A inflação e as crises energéticas levaram a uma onda de políticas de passagens gratuitas de transporte público lançadas ou anunciadas nos últimos meses em vários países da Europa. O objetivo é atrair usuários para os sistemas de metrô, trens, bondes e ônibus. Mas algumas pesquisas internacionais apontam os limites dessa estratégia. O artigo foi publicado no boletim Next Stop, da revista Sustainable Bus.
Várias cidades brasileiras estão implantando políticas de gratuidade nos transportes públicos. A proposta tem sido adotada como solução emergencial para a crise que afeta as operações de ônibus urbanos em todo o país e mesmo grandes municípios - é o caso de São Paulo - discutem essa possibilidade. Aqui o objetivo é atender a milhões de pessoas que não conseguem pagar as tarifas, mas também resolver o problema das empresas concessionárias, que sem passageiros, dependem cada vez mais de subsídios governamentais.
Na Europa, podemos relembrar os projetos-piloto implantados nos últimos anos reduzindo ou zerando as tarifas do transporte público. Alguns exemplos: o bilhete de 9 Euros na Alemanha, a política de gratuidade total em Luxemburgo desde 2020, o "bilhete clima" em vigor na Áustria (3 Euros por dia) e outras experiências na Finlândia e Estônia.
Preferimos destacar alguns resultados. Conforme destacado em um artigo da revista Wired no ano passado, “as tarifas gratuitas aumentam o número de passageiros, mas não atraem necessariamente os motoristas.
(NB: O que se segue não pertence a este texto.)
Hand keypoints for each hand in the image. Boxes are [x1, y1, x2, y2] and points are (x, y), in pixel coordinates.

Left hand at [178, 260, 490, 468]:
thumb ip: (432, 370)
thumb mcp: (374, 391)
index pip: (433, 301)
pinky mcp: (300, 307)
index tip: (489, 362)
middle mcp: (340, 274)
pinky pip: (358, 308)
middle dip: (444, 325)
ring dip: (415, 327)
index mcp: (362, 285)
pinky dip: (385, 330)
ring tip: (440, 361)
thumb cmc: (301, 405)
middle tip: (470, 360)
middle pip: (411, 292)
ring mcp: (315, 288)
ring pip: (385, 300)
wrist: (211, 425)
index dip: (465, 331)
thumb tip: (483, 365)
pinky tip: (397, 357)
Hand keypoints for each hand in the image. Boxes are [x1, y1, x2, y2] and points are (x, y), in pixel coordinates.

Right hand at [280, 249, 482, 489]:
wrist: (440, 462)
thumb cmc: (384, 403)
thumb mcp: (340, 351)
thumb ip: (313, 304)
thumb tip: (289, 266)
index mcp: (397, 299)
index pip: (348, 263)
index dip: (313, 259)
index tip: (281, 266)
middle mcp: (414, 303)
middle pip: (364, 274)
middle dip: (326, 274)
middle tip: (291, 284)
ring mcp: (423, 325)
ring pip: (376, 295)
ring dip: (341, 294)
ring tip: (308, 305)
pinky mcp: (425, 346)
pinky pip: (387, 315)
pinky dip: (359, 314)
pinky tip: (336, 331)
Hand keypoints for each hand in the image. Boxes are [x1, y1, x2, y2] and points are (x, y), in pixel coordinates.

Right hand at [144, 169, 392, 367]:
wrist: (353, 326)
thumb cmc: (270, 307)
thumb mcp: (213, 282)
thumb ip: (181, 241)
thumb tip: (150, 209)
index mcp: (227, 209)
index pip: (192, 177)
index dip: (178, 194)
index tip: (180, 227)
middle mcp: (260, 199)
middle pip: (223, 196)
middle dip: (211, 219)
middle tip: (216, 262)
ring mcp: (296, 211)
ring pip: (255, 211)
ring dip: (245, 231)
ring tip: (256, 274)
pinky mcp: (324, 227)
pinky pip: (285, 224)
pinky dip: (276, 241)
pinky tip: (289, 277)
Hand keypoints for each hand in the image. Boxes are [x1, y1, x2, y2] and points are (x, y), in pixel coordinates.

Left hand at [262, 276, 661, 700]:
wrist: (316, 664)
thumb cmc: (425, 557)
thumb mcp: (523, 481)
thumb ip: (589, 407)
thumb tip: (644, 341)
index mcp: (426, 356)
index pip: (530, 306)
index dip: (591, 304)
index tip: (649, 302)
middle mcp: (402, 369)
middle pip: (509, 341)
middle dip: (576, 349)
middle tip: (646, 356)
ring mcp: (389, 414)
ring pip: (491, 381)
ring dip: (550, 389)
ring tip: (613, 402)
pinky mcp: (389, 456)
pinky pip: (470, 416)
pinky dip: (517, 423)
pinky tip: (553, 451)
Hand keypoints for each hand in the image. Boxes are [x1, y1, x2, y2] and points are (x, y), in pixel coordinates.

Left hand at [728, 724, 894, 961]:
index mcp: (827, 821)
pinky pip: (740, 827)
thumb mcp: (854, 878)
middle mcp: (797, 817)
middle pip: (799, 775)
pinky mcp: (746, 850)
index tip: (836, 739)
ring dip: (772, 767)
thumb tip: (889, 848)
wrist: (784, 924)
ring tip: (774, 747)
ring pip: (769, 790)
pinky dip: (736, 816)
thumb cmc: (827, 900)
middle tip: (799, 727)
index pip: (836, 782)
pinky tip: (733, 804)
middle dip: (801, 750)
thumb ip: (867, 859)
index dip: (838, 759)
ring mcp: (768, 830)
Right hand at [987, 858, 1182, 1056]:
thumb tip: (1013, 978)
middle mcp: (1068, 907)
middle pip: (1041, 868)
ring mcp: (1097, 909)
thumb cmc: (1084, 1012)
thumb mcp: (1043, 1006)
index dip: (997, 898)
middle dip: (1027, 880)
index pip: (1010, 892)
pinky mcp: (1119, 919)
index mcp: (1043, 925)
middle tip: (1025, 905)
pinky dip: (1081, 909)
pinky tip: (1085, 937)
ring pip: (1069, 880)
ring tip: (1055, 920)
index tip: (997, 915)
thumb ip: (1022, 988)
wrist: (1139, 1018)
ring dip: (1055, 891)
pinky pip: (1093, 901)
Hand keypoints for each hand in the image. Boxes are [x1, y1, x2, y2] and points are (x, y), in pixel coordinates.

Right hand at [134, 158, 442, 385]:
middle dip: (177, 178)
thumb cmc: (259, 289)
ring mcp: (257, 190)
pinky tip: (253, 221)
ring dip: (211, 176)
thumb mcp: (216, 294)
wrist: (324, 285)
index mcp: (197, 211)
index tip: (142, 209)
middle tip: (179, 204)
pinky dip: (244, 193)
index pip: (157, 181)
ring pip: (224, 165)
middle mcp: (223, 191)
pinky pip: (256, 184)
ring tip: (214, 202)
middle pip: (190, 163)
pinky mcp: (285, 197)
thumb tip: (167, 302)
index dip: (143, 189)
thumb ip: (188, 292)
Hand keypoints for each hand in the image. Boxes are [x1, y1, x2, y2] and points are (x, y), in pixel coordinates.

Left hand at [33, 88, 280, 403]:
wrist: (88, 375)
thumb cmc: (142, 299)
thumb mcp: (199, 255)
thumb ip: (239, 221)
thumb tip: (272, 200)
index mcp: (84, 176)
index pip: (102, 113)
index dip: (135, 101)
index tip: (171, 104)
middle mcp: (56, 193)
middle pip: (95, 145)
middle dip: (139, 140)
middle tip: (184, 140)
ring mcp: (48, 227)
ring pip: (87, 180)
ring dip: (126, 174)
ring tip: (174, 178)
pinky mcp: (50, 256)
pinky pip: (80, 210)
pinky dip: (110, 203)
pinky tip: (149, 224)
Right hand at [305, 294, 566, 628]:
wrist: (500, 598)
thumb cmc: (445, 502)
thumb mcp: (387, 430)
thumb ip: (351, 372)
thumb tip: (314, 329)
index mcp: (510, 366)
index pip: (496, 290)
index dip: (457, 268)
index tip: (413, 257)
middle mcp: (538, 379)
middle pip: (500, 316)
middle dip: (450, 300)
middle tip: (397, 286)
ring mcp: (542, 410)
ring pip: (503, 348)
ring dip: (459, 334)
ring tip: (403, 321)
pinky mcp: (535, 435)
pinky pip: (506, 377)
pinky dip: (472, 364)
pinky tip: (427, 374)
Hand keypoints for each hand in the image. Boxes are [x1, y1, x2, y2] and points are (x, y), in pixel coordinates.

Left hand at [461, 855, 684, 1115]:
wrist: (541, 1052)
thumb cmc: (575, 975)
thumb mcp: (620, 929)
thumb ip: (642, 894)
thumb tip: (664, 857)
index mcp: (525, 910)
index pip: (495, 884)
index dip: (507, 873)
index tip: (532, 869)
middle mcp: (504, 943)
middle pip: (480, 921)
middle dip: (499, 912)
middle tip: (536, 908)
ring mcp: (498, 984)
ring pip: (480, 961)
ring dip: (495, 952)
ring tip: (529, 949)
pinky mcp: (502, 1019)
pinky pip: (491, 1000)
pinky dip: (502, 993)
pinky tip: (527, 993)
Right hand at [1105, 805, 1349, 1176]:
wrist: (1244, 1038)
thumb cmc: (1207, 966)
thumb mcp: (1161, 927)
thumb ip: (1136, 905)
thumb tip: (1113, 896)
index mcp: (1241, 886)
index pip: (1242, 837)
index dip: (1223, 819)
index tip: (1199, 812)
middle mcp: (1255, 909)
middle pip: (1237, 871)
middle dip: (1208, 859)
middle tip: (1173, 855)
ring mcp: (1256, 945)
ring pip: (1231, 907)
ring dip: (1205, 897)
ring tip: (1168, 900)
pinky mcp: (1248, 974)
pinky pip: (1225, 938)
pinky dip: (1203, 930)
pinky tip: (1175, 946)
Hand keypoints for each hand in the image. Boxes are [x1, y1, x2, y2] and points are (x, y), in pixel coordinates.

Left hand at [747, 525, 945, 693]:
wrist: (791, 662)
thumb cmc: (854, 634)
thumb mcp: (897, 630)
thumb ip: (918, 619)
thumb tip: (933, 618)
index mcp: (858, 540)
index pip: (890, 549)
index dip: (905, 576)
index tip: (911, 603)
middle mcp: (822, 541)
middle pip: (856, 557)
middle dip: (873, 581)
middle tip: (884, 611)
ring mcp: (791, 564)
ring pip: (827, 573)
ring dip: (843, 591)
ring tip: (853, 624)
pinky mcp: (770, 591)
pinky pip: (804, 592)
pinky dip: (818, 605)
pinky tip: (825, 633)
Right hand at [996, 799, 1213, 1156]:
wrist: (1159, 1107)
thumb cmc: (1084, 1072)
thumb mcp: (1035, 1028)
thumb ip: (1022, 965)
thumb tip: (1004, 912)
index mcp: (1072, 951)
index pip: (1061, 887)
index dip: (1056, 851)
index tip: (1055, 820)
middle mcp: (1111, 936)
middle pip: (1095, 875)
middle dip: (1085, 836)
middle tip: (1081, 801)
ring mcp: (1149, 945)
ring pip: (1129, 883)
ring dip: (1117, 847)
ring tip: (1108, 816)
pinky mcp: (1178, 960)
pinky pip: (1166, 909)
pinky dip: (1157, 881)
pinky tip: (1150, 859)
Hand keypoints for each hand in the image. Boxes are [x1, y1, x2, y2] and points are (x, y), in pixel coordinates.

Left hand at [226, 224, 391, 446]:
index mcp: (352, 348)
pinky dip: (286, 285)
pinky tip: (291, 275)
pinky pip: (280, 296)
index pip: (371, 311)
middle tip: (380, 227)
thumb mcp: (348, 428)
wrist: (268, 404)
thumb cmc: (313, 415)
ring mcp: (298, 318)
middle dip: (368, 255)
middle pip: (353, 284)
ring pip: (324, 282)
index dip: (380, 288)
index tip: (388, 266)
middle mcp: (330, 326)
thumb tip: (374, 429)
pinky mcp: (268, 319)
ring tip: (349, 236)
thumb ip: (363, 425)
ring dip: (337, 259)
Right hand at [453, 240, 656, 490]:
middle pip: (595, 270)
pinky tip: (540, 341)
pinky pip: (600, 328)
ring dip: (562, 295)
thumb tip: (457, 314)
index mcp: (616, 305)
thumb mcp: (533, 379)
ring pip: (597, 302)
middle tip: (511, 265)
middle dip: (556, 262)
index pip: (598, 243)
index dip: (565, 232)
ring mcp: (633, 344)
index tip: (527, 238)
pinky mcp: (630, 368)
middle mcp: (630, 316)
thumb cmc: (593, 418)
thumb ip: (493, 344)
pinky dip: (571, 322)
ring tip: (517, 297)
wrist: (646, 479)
Na Estônia em 2022, por exemplo, o transporte gratuito era mais usado por quem andava a pé ou de bicicleta”.
A consultoria McKinsey pesquisou o efeito do bilhete de 9 Euros na Alemanha durante o último verão: “Os níveis de satisfação entre os consumidores que usam transporte público freqüentemente permanecem inalterados em relação às pesquisas anteriores, mas a atual revelou que o bilhete gratuito teve um impacto positivo nas percepções. Entre os passageiros ocasionais, 41% declaram-se satisfeitos com a experiência nos transportes públicos após receberem o bilhete de 9 Euros. Antes da introdução desse bilhete, apenas 23% desses usuários ocasionais se declaravam satisfeitos”.
Mas a tarifa zero não parece ser a "bala de prata" para melhorar a percepção e a atratividade do transporte público. Já em 2019, a União Internacional dos Transportes Públicos (UITP) enfatizava em um relatório que seria melhor optar por uma “combinação de medidas push e pull", no qual as políticas de gratuidade podem funcionar “como uma ferramenta de marketing para períodos ou eventos específicos, de forma a promover o uso do transporte público”. Para a entidade internacional, "a inclusão social pode ser melhor direcionada por tarifas sociais e uma rede de transporte acessível, mas as ações mais eficazes para atrair usuários seriam a melhoria na oferta e o incremento da qualidade do transporte público".
Na semana passada o Centro de Pesquisa em Política de Transporte do Politécnico de Milão (Traspol) mostrou os resultados de uma simulação de modelagem com o objetivo de estimar os efeitos econômicos e ambientais de uma possível gratuidade do transporte público local e das passagens ferroviárias regionais.
E quais foram as observações? “Onde o transporte público é efetivo e já saturado o sistema pode não ter capacidade suficiente para acomodar a demanda adicional. Isso levaria a custos mais elevados, além dos derivados de tarifas gratuitas, para aumentar a oferta de transporte e, a longo prazo, melhorar a capacidade da infraestrutura. Além disso, localmente, a transferência de passageiros do carro para o transporte público reduz o congestionamento nos cruzamentos e isso pode estimular uma demanda adicional de carros de diferentes localidades, mitigando o efeito geral.
Além disso, segundo a simulação, "o impacto na demanda aumenta significativamente à medida que se muda do transporte local para o de médio curso. Nas distâncias rápidas regionais, suburbanas e médias/longas, os efeitos são em geral significativamente maiores do que no transporte urbano". E o relatório conclui: "espera-se que o efeito da transferência modal seja da ordem de alguns pontos percentuais: não 'zero', mas nem 10% a menos de carros!”.
*Publicado originalmente com o título "Free tickets for public transport, and then?". Tradução e adaptação de Marcos de Sousa/Mobilize Brasil.